«Берег дальный». Из зарубежной Пушкинианы (Букалов) - страница 370

.

Я давно пришел к выводу, что ставший сейчас популярным балет «Онегин» в постановке южноафриканского хореографа Джона Кранко (1965), получился гораздо более «пушкинской» инсценировской великого романа, чем знаменитая опера братьев Чайковских. Хотя бы потому, что в этом балете сохраняется удивительная поэтическая легкость и воздушность, пластика действия, которые во многом утеряны в опере, где текст изложен «своими словами», причем не всегда самыми удачными. Впервые московскому зрителю хореографический спектакль Кранко, на симфоническую музыку П.И. Чайковского, показали артисты прославленного Штутгартского балета (ФРГ) в 1988 году. Они выступали в элегантном зале театра Оперетты (бывшая опера Зимина, а затем филиал Большого), и всё шло прекрасно… до сцены на балу у Лариных.

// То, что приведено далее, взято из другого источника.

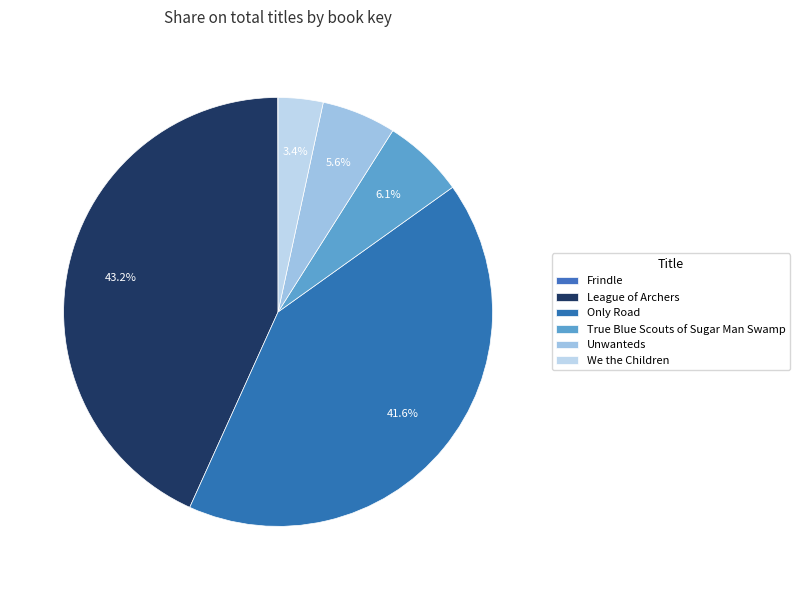

How many segments does this pie chart have?

6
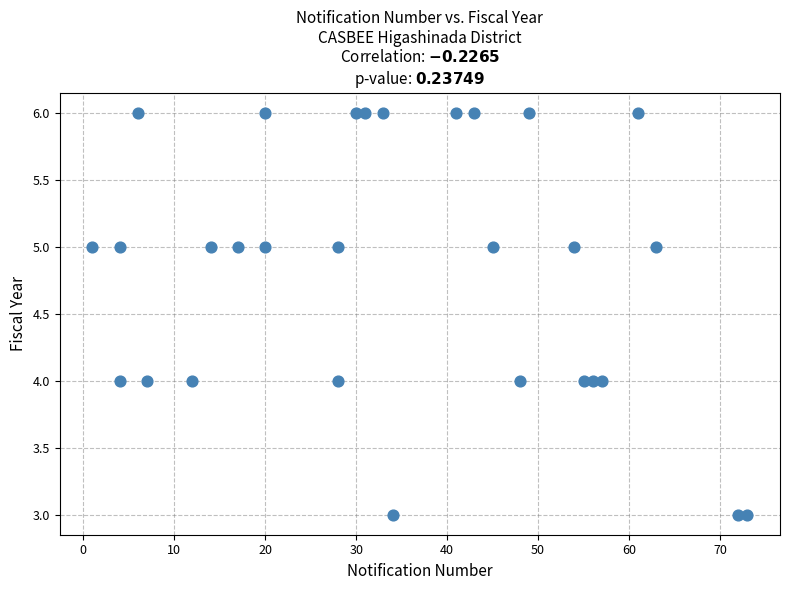

What is the range of X values (max minus min)?

72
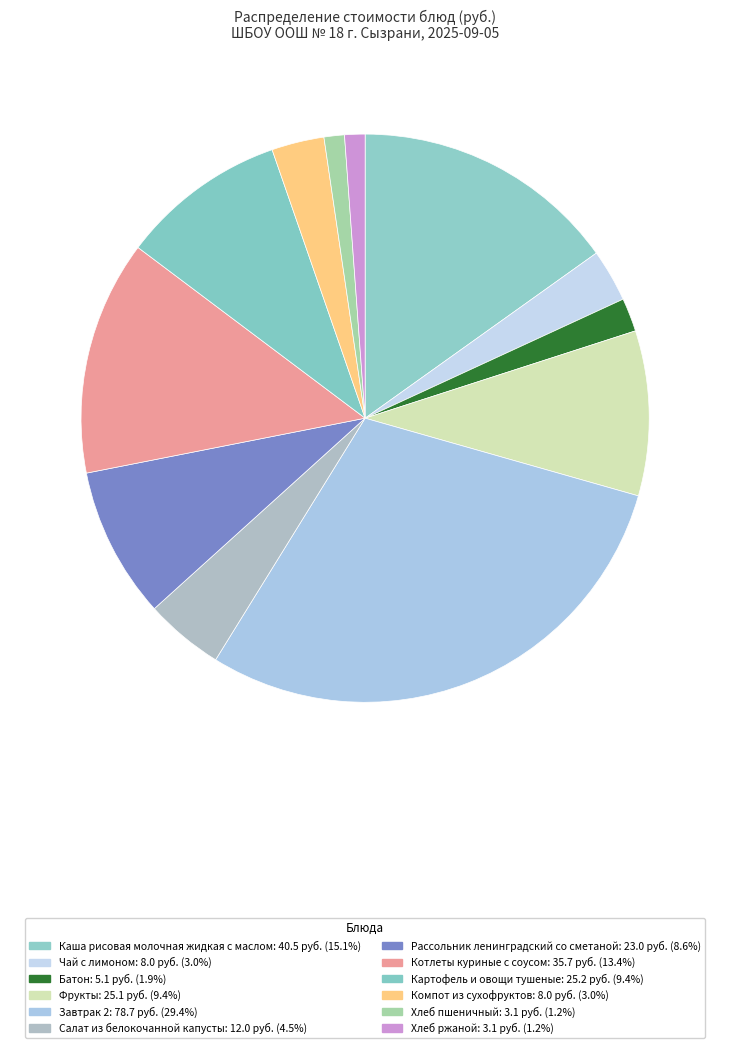

Which has a higher value, Салат из белокочанной капусты or Чай с лимоном?

Салат из белокочанной капусты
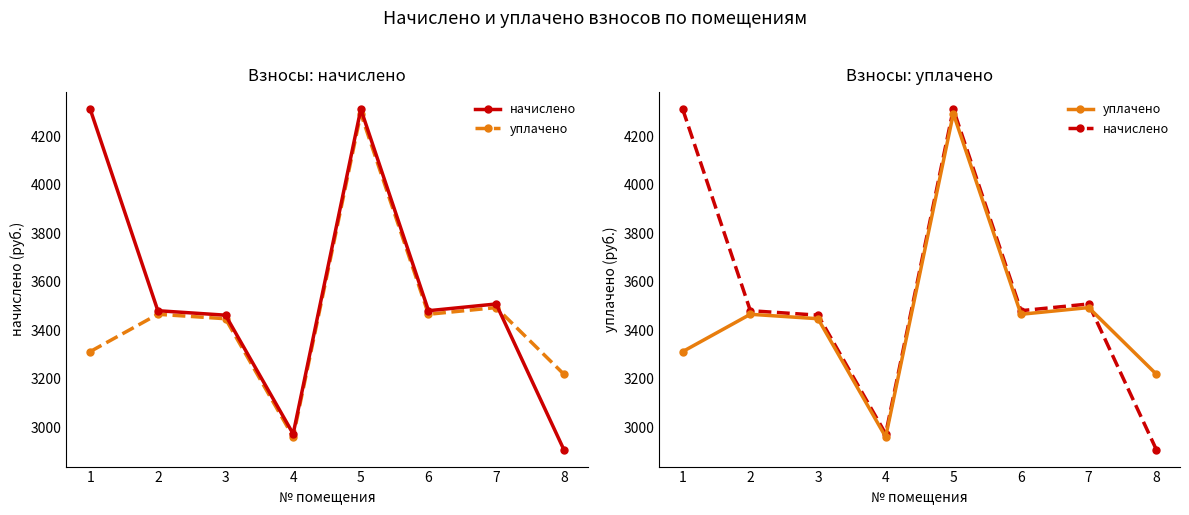

Where do уплачено and начислено first cross each other?

7 and 8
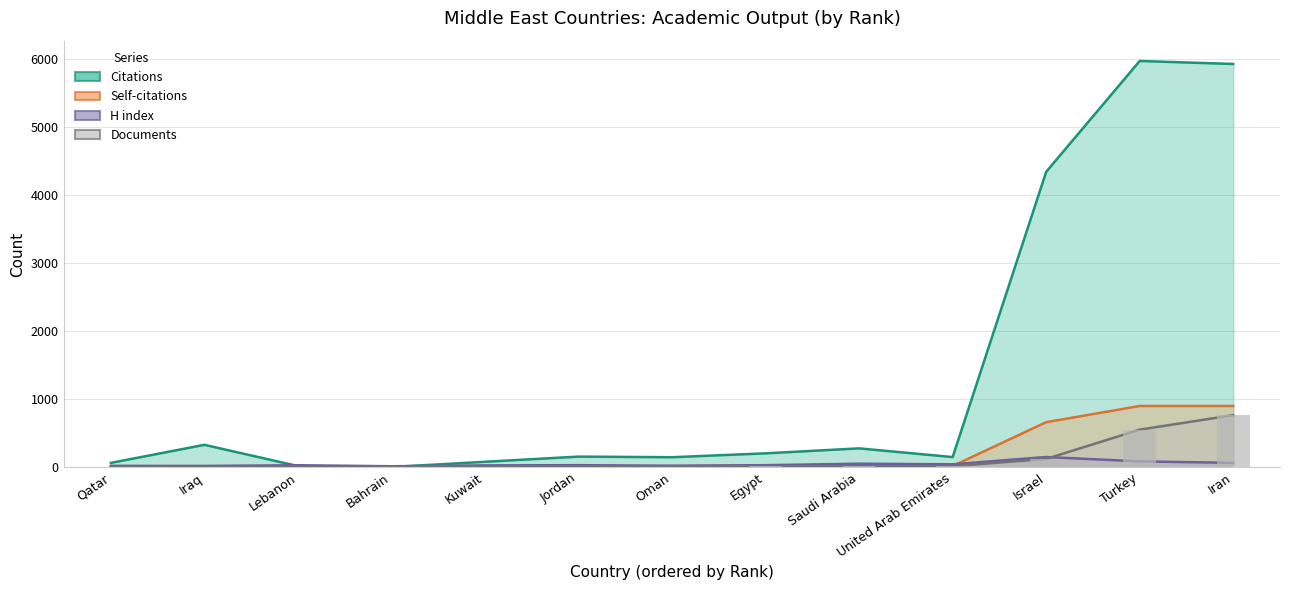

Which category has the highest value across all series?

Turkey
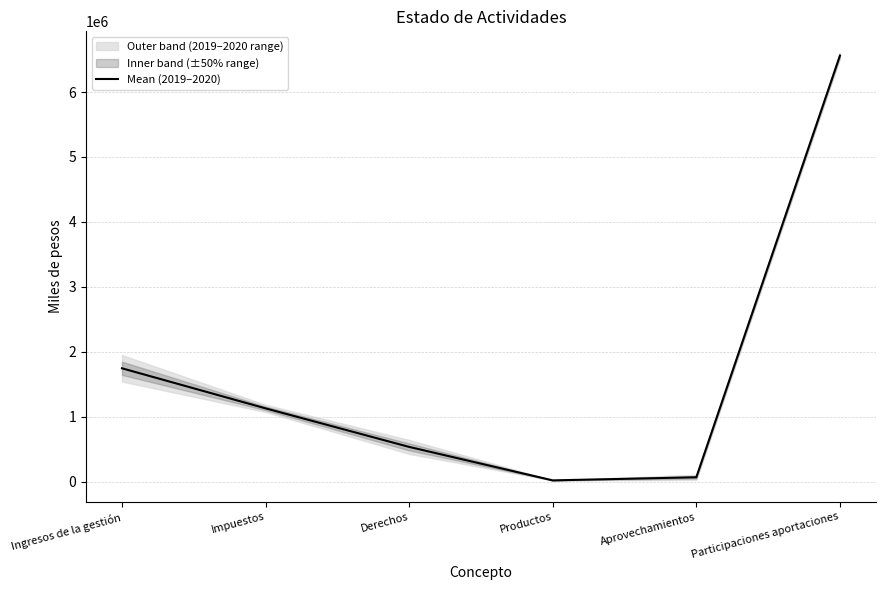

List the labels in order of value, smallest first.

Productos, Aprovechamientos, Derechos, Impuestos, Ingresos de la gestión, Participaciones aportaciones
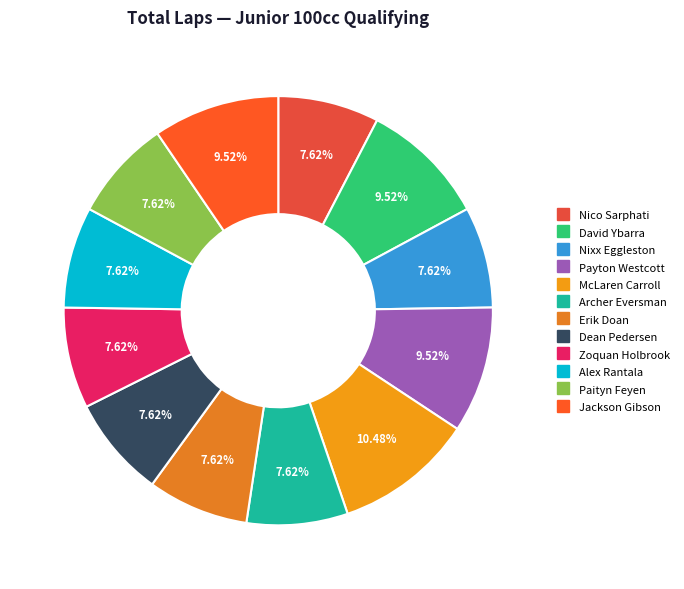

True or false: Alex Rantala accounts for 8% of the total.

True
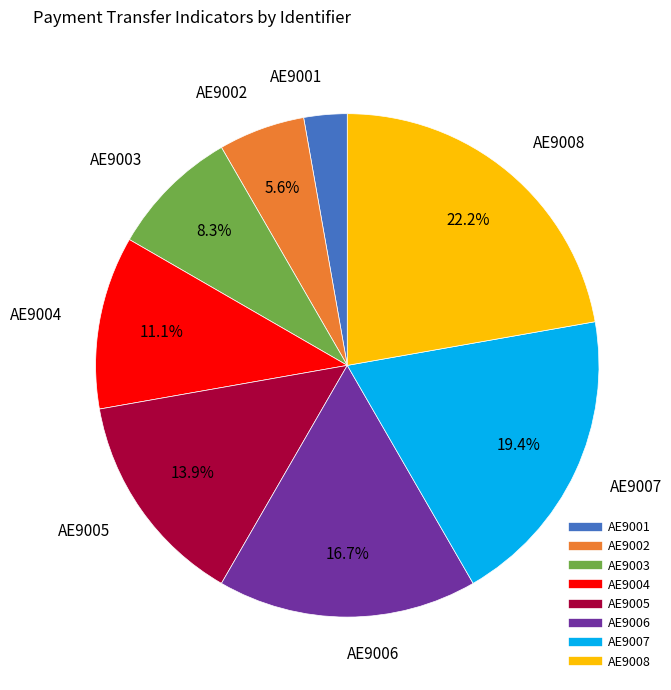

Which has a higher value, AE9002 or AE9001?

AE9002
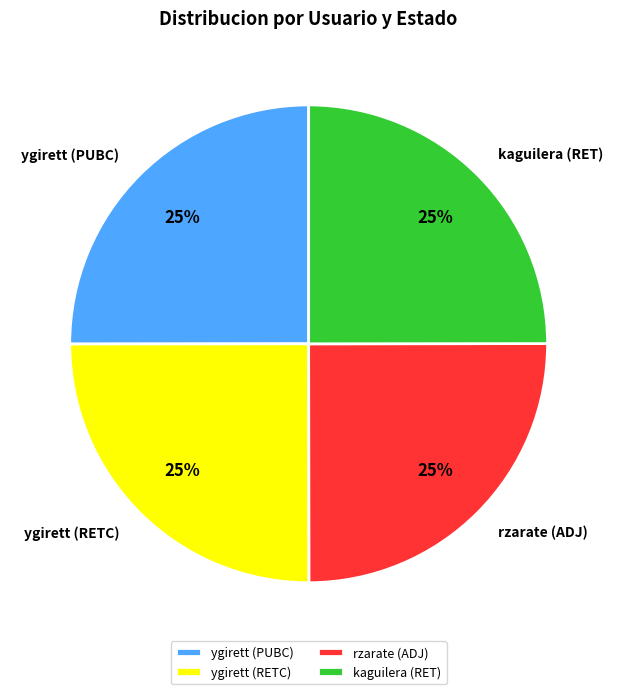

The ygirett (PUBC) slice represents 18% of the pie. True or false?

False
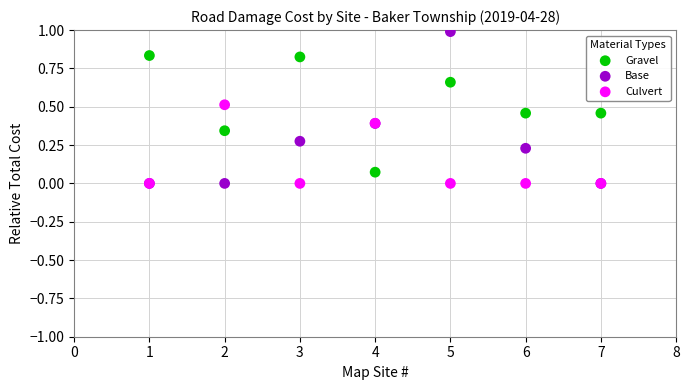

What are all the series names shown in the legend?

Gravel, Base, Culvert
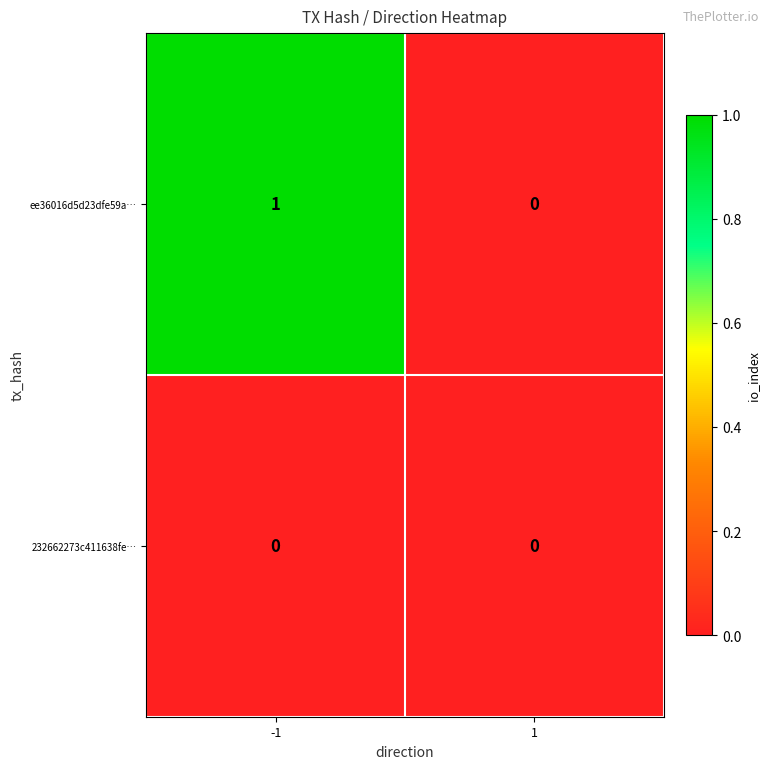

Count the number of data series in this chart.

2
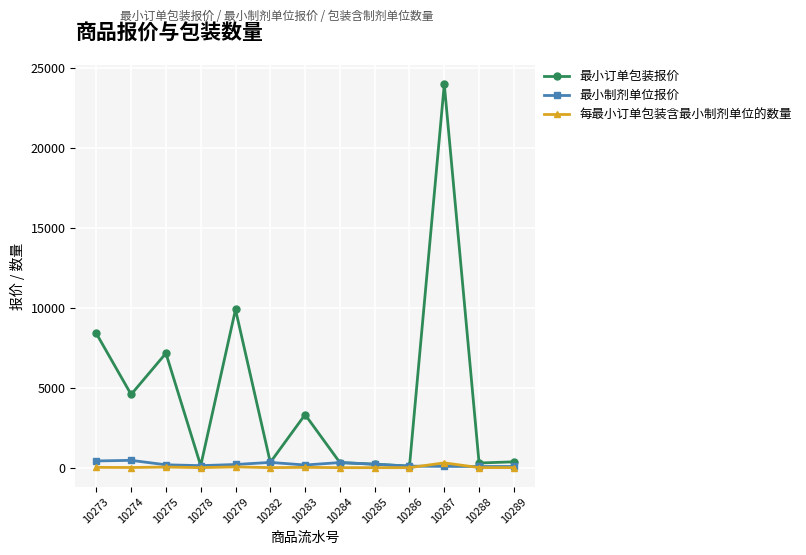

Which series has the largest range (max minus min)?

最小订单包装报价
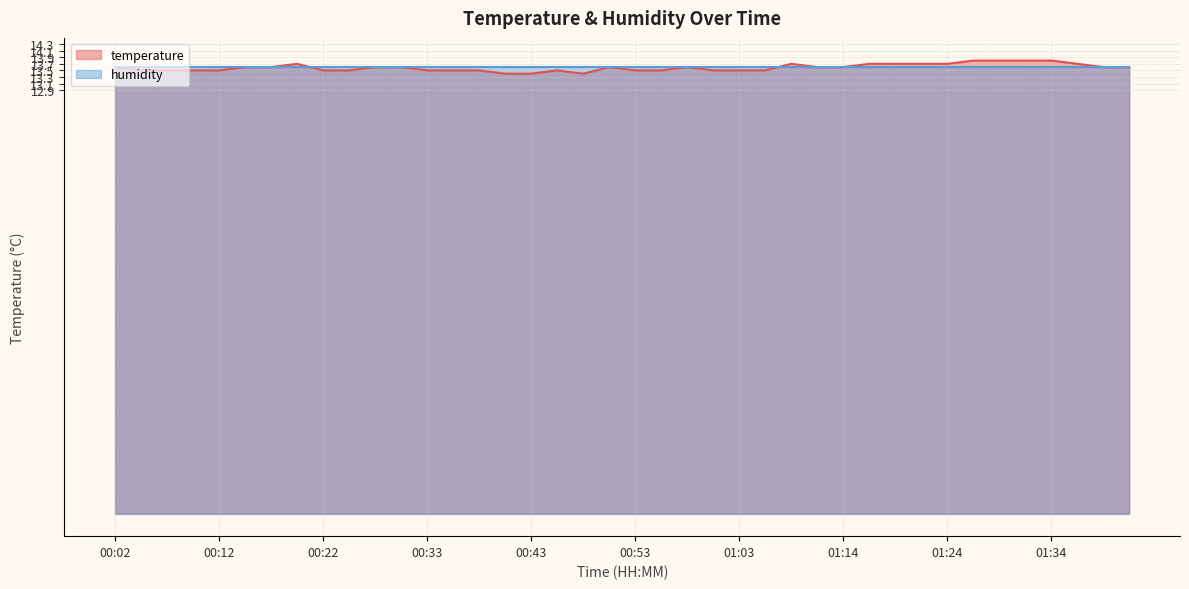

At which category does the chart reach its minimum across all series?

00:40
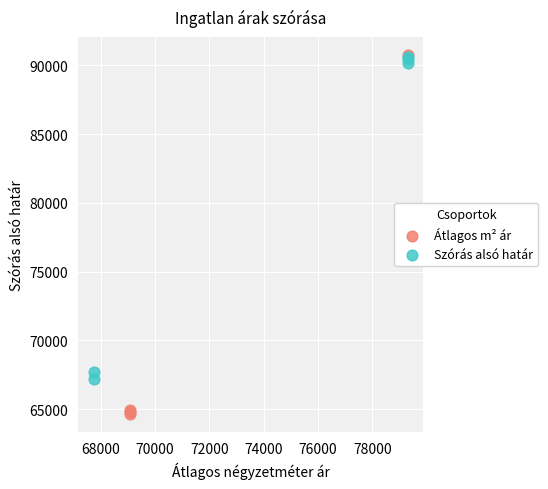

Which series reaches the minimum Y coordinate?

Átlagos m² ár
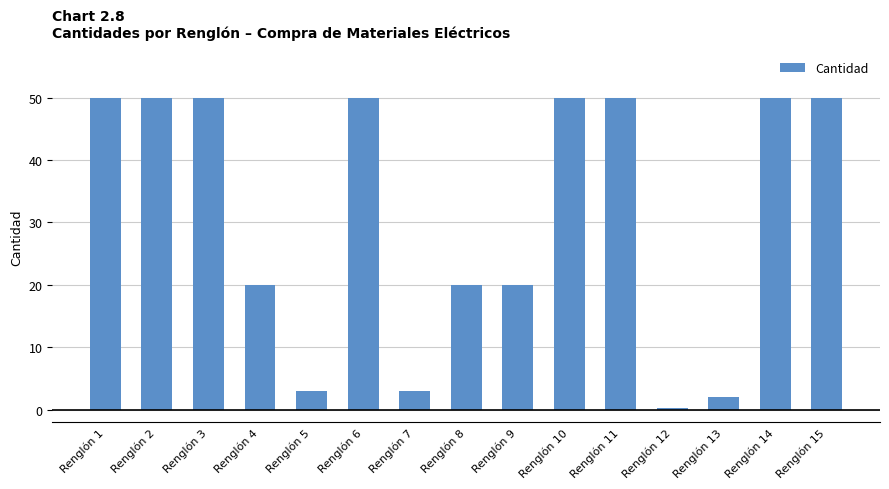

What is the approximate value at Renglón 13?

2.0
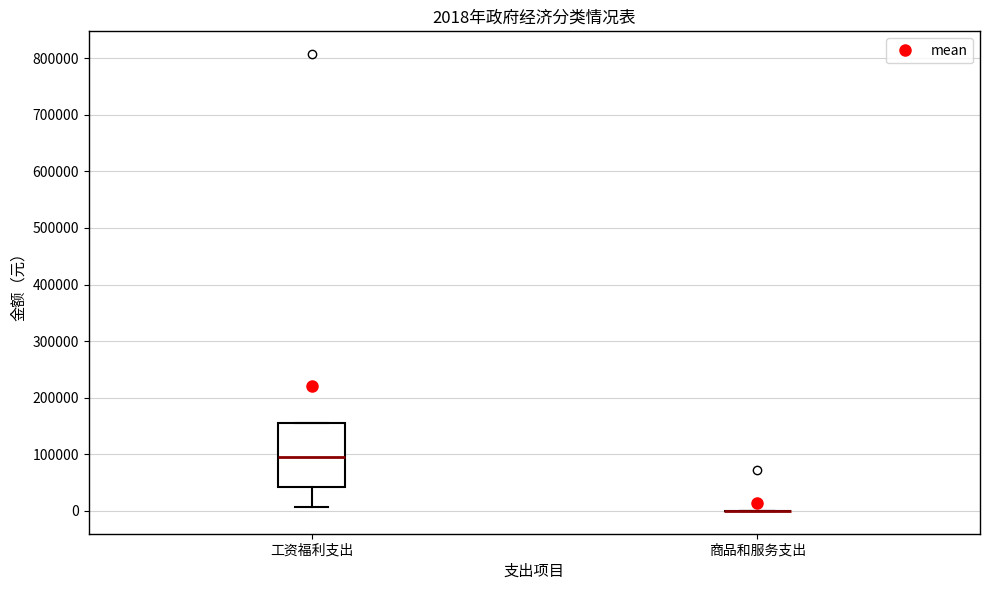

Which box is the tallest, from its lower edge to its upper edge?

工资福利支出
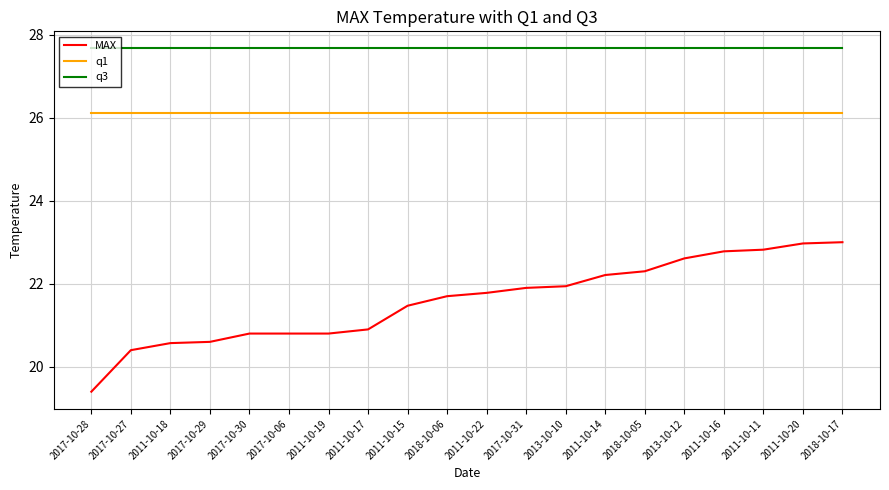

Which series has the widest spread of values?

MAX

В публике начались смешки, а потом и откровенный хохот. Причина была в том, что постановщики спектакля одели русских дворян по своему разумению: в косоворотки и сарафаны. А поскольку коллектив Штутгартского балета по составу очень интернационален и числит в своих рядах немало чернокожих артистов, эффект оказался обратным задуманному: негры в косоворотках, танцующие под музыку Чайковского на балу в старой русской усадьбе, – это было уже слишком. В пушкинские времена, если арап и попадал на светский бал, то это был, скорее всего, сам Пушкин[1037].

Миланский театр Ла Скала, обратившись к балету Кранко, по всей видимости, учел штудтгартский опыт. Во всяком случае миланцы в 1996 году привезли в Рим потрясающую постановку, с отличными танцовщиками – и солистами и в кордебалете, с живописными декорациями Николая Бенуа, с точными костюмами, стилизованными под ХIХ век, – изящными, в пастельных тонах. Кстати о костюмах: меня поразило решение художника – лишь один персонаж не был одет в духе времени: в черном облегающем костюме он демоном двигался по сцене среди разноцветной толпы. Это и был Евгений Онегин. Тоже вполне по-пушкински:

Мне день и ночь покоя не дает
Мой черный человек[1038]… (VII, 131)

В той же римской Опере мне удалось послушать «Бориса Годунова» М.П. Мусоргского в декабре 1998 года. В буклете театра, кроме либретто в итальянском переводе Пьеро Фаджини и Ержи Земкова, были помещены обстоятельные статьи Даниэле Спини «Терзания Бориса», Марии Розарии Боччини «Поэт и тиран» и Абрахама Ашера «Смутное время», все с выразительными иллюстрациями, не говоря о музыковедческих материалах, посвященных истории самой оперы. В частности, там сообщалось, что в первых постановках оперы в Италии (Милан, Ла Скала, январь 1910 года, и Тревизо, ноябрь того же года) партию царя Бориса пел Федор Шаляпин. В этой же роли великий русский певец выступал и в 1929 году (Римская опера и опять Ла Скала) и в 1931 году. Всего же в Италии опера Мусоргсого прозвучала 165 раз! В тот вечер голоса и декорации были прекрасные, оркестр на высоте. Единственное недоумение вызвал пролог, «приделанный» к музыкальной драме, где из ворот Кремля выходили красноармейцы в буденовках, размахивая алым стягом. Короче говоря, «и комиссары в пыльных шлемах…». Ничего не поделаешь: издержки левацкого «историзма». Особенно была удивлена и возмущена моя мама, привыкшая в студенческие годы в Ленинграде к «каноническим» исполнениям «Бориса».